-- Opening Marker --
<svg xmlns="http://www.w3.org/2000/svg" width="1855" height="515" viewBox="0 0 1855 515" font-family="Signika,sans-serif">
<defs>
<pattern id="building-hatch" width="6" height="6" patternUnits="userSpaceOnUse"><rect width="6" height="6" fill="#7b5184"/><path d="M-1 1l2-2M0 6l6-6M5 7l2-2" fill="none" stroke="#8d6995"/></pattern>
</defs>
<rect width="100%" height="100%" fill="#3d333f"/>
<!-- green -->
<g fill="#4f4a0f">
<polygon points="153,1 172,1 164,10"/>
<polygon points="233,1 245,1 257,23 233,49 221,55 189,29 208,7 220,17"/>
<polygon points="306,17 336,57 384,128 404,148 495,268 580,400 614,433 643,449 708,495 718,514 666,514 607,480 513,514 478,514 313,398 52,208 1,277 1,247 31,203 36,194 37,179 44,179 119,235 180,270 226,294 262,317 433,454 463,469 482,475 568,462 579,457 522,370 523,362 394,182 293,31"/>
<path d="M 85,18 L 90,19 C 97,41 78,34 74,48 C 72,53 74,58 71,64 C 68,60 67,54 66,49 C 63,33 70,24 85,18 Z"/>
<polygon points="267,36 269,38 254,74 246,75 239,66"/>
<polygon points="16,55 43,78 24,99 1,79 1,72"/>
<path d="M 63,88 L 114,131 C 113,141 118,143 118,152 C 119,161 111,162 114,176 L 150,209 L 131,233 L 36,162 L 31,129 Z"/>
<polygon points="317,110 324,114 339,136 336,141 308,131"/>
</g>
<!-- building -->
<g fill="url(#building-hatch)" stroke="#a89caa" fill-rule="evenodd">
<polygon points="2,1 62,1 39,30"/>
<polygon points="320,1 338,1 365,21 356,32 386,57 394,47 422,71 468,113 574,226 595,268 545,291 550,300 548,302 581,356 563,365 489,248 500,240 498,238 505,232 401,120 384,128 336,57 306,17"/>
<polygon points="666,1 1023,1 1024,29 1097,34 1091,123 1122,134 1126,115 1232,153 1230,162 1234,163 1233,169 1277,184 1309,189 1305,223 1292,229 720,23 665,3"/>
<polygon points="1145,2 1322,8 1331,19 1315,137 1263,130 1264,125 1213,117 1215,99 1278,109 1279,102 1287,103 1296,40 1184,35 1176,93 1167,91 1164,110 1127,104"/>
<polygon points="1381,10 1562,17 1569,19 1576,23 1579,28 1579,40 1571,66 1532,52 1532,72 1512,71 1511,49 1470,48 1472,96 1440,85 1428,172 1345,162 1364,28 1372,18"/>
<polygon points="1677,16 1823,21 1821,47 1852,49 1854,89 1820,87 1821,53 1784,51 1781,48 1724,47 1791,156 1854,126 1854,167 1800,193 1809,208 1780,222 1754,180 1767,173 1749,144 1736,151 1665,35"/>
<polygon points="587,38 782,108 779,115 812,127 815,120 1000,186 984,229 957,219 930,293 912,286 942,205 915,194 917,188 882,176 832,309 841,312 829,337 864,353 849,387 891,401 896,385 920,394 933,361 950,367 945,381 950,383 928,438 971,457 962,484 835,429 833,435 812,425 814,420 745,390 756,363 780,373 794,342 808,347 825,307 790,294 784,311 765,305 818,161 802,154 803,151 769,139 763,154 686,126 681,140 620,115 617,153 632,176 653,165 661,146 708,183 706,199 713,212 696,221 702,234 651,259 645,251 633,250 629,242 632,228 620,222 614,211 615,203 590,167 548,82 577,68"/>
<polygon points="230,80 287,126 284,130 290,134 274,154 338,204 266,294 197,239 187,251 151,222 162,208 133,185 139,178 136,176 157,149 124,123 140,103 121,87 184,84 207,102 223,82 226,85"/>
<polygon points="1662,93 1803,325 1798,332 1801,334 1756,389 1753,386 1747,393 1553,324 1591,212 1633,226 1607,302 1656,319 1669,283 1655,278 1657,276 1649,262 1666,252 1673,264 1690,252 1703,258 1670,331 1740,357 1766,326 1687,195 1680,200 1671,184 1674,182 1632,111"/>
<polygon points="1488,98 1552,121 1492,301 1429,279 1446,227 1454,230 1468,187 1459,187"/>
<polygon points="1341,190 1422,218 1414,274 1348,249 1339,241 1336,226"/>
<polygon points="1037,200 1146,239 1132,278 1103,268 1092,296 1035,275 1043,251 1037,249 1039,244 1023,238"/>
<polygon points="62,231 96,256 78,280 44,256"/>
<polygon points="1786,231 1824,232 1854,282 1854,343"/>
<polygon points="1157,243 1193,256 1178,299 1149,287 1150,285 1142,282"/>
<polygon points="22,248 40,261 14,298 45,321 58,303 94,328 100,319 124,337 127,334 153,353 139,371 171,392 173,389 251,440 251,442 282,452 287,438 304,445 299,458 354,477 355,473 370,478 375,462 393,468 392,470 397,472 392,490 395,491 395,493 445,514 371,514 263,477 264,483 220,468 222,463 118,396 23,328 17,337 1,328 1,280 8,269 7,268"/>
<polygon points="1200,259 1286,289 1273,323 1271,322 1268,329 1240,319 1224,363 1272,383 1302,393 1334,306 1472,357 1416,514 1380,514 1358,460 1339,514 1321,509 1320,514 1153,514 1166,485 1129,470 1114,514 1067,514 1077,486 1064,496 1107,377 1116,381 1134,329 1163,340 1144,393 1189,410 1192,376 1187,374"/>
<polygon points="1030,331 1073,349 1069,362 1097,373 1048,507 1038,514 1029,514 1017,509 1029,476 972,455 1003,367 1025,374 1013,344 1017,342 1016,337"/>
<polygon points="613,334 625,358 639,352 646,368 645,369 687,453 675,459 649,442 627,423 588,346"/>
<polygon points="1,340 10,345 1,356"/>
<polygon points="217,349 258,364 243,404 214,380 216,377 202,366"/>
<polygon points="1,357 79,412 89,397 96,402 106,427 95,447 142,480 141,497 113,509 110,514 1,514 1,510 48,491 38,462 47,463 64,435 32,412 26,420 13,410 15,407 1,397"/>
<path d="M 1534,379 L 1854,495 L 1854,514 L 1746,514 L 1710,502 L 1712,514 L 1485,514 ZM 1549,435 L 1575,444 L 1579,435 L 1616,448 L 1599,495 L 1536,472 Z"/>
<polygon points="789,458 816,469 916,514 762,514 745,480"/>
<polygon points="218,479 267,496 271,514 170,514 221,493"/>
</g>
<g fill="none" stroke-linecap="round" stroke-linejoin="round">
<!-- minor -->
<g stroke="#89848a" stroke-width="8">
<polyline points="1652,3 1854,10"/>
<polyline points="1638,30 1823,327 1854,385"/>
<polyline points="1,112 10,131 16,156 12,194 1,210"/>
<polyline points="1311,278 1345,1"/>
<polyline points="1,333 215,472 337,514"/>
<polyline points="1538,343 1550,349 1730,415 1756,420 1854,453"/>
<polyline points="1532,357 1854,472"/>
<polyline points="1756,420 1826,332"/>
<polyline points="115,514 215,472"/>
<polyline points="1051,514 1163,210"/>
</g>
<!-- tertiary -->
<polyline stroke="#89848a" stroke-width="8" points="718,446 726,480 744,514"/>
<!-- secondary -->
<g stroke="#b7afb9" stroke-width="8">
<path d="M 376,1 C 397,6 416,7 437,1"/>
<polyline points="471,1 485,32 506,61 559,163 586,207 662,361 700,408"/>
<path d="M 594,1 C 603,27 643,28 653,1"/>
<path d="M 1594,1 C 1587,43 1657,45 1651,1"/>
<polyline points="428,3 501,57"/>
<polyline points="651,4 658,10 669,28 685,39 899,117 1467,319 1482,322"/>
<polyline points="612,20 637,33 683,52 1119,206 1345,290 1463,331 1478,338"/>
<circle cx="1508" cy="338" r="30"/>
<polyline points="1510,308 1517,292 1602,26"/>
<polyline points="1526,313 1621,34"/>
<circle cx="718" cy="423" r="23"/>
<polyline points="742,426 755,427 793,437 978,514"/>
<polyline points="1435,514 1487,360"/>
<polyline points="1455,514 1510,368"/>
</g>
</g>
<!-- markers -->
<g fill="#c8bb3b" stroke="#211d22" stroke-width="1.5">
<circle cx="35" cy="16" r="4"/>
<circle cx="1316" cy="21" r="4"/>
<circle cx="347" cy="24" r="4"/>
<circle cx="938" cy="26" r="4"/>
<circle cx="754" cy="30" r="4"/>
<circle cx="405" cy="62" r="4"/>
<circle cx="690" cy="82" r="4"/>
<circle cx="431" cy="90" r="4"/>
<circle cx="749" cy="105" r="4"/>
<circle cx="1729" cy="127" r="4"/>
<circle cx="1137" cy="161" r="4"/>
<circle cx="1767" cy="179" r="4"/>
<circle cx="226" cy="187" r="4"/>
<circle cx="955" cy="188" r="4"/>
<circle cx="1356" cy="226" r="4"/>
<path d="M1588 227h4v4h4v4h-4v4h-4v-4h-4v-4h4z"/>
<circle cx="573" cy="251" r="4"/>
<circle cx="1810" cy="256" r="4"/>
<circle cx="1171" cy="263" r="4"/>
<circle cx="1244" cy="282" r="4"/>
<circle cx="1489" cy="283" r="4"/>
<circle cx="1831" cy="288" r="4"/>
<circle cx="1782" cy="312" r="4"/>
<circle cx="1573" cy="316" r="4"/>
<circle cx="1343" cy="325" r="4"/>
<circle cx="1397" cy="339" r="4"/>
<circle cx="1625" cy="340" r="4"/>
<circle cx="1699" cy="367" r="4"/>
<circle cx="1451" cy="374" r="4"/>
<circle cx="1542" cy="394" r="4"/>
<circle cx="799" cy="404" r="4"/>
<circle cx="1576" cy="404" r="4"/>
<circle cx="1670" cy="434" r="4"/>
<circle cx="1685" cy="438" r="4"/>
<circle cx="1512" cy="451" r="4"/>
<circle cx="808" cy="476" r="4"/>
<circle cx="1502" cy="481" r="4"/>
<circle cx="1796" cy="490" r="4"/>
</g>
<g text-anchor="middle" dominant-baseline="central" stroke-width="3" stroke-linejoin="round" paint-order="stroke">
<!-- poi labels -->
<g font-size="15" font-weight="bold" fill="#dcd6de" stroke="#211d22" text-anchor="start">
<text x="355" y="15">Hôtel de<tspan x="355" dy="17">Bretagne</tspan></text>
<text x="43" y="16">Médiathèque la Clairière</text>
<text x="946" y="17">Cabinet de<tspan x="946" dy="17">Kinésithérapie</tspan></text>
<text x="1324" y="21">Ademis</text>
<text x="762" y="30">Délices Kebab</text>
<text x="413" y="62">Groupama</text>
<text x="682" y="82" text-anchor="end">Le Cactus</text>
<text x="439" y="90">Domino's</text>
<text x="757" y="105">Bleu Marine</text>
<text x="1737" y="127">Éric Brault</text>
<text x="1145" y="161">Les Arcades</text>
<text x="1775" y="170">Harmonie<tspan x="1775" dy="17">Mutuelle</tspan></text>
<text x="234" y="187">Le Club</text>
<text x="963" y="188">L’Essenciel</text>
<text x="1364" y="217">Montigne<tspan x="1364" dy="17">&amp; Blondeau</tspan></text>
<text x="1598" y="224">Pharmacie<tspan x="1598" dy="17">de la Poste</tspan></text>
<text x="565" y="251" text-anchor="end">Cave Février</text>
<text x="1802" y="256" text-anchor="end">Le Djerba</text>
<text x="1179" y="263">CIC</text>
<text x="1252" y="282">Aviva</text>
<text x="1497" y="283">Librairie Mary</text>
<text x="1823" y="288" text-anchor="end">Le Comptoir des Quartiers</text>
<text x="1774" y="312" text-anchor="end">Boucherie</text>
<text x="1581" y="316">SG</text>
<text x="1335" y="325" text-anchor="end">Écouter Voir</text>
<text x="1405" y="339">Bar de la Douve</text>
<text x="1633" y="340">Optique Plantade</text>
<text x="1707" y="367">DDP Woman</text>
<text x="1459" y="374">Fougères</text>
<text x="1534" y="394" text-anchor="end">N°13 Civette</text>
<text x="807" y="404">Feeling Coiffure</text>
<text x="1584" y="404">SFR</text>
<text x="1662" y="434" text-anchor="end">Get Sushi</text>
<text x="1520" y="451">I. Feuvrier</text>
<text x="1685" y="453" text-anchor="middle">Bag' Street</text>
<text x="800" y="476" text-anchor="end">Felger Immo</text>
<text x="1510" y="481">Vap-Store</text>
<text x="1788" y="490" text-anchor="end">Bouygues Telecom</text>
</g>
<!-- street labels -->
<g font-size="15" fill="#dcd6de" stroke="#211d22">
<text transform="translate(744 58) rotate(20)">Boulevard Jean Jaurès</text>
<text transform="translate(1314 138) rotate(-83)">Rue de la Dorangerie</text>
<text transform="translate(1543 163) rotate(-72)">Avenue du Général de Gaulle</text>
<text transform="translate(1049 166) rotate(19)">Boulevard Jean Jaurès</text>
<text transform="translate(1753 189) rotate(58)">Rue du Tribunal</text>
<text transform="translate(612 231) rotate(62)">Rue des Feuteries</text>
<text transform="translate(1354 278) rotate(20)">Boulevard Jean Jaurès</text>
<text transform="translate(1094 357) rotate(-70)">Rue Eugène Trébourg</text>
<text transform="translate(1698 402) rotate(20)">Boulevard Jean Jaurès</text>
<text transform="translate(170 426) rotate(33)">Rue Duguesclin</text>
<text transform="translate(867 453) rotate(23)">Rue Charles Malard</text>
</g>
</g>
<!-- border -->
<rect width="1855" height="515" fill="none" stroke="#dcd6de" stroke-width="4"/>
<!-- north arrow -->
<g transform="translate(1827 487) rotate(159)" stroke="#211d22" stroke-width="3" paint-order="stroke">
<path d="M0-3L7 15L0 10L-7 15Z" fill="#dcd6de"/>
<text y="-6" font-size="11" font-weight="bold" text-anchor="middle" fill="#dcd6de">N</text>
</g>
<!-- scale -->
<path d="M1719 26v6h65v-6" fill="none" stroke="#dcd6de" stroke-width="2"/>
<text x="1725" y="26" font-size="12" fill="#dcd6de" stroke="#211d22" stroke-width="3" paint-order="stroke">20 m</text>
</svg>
-- Closing Marker --
Where does the word "weight" occur in the data? Copy every line that has it.

_TASK RESULT_
<g font-size="15" font-weight="bold" fill="#dcd6de" stroke="#211d22" text-anchor="start">
<text y="-6" font-size="11" font-weight="bold" text-anchor="middle" fill="#dcd6de">N</text>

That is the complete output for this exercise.